10.They wrote a computer program to simulate what might happen to the garden in space and it predicted a range of possibilities from near-spherical shapes to a spherical bundle of long arms.

11.The shuttle Endeavour launched on 12 September, 1992 and the chemical garden experiment worked very successfully.

12.The growths were in random directions and tended to be twisted. To the surprise of the students there were also a few perfect spiral forms. At the time of reporting they had no satisfactory theory of the origins of these spirals.
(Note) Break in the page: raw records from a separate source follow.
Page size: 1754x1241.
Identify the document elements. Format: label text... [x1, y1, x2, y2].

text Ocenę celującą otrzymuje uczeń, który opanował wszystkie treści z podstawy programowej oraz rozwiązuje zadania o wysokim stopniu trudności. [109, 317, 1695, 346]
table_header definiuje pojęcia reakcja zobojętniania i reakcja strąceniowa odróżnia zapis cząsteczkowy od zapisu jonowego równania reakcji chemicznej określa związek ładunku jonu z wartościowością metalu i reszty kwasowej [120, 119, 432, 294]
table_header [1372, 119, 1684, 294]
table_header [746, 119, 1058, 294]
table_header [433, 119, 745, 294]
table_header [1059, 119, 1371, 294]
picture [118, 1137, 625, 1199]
13.Crystal-growing under conditions of microgravity has a wider and deeper significance for the life sciences, where a major goal is to understand structure/function relationships of biological systems at the atomic level. For example, many important biological molecules such as proteins (which include enzymes) have yet to be adequately structurally analysed.

14.Microgravity may provide an environment where perfect protein crystals could be produced, that are large and pure enough for more precise analysis, such as X-Ray Crystallography. This would have important applications in, for example, cancer research.

1 Response
  1. Unknown Says:

    "4.It is prepared by diluting water glass (concentrated solution of sodium silicate available in market) five times with distilled water."

    THIS IS NOT THE OPTIMUM PROPORTION
    FOR IMMIDIATE AND MORE BEAUTIFUL EFFECT, TRY 1PART SODIUM SILICATE TO 9 PARTS DISTILLED WATER.

    AND ALSO.. DIFFERENT KINDS OF SALTS IN THE TRANSITION ELEMENTS HAVE DIFFERENT "CRITICAL BLOOM POINT"(SODIUM SILICATE'S CONCENTRATION) WHERE THE "PLANT" GROWS AT AN ALARMING RATE WITH SPECIAL PATTERNS. FIND THE CRITICAL BLOOM POINT YOURSELF IF YOU ARE INTERESTED^^V

    ----EX KEAT HWA STUDENT,KPLoon ALOR STAR KEDAH.